We got PWHL and Broadway Across Canada tickets: I had planned to renew our PWHL seats for the full season already but the BAC tickets were kind of a split-second addition last month. We had tickets in 2022-23 but the 2023-24 season seemed MEH to us so we didn’t get them last year. But the lineup for next year looked good so we hopped on the chance to buy some. We didn’t manage to score a box but we got some good seats.

We took a leather tote-bag making class (plan to take more classes): Mr. Tucker and I signed up for this awesome workshop at the Ottawa Tool Library. It was amazing! We still aren’t finished the bag and will head back at the end of the month for one more attempt at finishing it (we brought some sewing home). It was the inaugural class so there are a few growing pains. Honestly, it was really nice to just do something together.

We also took an absolutely EPIC trip to Costco: I usually send Mr. Tucker because he goes with a list and only gets what is on that list. The Eldest and I went with him last time and the bill essentially doubled. HAH. So while that was fun, it looks like I won’t be riding the motorized shopping cart again anytime soon! To be fair, it was super busy AND we also stressed him out and messed with the order in which he is used to doing things.

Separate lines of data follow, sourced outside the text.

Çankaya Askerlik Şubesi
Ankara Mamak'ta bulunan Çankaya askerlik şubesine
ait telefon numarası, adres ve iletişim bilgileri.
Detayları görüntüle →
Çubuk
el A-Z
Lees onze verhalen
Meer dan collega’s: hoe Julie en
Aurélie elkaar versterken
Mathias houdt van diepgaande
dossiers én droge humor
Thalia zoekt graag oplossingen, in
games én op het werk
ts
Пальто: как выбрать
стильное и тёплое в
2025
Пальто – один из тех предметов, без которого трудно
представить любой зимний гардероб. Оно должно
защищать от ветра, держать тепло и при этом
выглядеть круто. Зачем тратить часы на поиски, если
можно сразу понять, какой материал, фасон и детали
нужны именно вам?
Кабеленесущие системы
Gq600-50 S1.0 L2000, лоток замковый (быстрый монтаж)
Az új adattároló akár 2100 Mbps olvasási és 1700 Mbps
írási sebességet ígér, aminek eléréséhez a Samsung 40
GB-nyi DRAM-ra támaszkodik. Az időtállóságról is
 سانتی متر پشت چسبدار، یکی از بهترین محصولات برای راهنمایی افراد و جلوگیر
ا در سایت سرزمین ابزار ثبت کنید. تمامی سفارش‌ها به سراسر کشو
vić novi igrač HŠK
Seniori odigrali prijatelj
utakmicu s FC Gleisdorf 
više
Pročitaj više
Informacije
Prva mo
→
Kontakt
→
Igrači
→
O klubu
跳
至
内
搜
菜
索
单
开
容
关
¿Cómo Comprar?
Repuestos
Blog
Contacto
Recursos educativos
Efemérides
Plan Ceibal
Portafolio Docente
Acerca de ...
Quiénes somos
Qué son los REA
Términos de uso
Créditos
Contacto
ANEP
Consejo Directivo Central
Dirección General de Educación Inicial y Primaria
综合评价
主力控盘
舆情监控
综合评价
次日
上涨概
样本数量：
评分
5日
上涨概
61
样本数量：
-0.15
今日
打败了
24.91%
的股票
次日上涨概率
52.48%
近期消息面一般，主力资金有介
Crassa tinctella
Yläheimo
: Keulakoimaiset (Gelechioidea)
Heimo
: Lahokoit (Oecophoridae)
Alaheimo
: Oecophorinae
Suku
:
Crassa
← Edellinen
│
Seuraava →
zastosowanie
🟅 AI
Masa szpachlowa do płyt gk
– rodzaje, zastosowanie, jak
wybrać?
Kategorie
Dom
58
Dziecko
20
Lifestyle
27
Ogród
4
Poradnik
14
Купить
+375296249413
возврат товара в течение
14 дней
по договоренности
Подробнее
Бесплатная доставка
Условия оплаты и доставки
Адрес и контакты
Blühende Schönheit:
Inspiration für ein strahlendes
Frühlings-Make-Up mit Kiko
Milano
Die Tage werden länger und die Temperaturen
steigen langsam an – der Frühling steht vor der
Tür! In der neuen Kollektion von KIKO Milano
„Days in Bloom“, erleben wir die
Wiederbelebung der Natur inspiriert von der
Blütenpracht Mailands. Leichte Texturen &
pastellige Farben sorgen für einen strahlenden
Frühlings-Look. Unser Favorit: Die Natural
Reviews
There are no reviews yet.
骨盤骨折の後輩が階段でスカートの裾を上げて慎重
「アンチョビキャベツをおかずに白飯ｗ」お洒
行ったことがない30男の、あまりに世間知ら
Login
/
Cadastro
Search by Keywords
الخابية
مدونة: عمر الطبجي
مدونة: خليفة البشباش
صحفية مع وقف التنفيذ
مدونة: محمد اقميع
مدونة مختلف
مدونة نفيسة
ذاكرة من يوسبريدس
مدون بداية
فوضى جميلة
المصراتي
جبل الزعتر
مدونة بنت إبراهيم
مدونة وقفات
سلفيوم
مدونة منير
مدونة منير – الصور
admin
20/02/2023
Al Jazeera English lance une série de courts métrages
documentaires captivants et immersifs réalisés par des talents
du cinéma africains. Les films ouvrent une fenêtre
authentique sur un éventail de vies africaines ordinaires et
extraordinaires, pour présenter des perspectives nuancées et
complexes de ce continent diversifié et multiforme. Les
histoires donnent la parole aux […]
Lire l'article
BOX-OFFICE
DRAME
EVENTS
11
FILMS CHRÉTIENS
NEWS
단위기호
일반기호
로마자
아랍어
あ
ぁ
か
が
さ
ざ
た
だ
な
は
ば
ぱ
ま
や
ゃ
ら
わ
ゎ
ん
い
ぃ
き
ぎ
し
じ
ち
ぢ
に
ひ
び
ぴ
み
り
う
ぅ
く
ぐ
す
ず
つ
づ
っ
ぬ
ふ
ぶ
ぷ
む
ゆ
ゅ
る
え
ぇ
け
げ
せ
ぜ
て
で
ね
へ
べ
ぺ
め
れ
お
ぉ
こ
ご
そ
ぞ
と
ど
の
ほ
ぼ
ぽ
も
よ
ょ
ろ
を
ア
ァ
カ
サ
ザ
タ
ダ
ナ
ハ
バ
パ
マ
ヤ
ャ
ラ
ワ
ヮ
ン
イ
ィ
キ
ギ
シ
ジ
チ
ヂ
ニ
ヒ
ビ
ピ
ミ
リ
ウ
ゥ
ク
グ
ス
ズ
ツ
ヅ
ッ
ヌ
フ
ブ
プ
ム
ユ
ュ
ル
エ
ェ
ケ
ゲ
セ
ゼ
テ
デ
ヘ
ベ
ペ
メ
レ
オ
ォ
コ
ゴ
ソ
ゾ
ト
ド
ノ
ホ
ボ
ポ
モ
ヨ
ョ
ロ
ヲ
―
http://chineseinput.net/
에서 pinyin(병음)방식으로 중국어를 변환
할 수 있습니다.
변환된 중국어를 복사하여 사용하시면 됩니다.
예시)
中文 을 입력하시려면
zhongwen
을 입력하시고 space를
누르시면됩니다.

I am pretty happy with the things we have added back into our lives. We have basically set ourselves up for 1 to 5 family events a month until next summer. It’s a pretty busy schedule because we have other things that the kids do (band, sailing camp, skiing/snowboarding, jobs, and driver’s ed!) so I figure we will have enough of a schedule that we will barely notice the lack of a winter vacation. I can see us taking the odd weekend trip and maybe we will rent a cottage for Thanksgiving again but overall, I am happy to stay home. I think with two kids in high school travelling off-season will be a non-starter for a couple of years.

Until then, you can find me in The Puddle!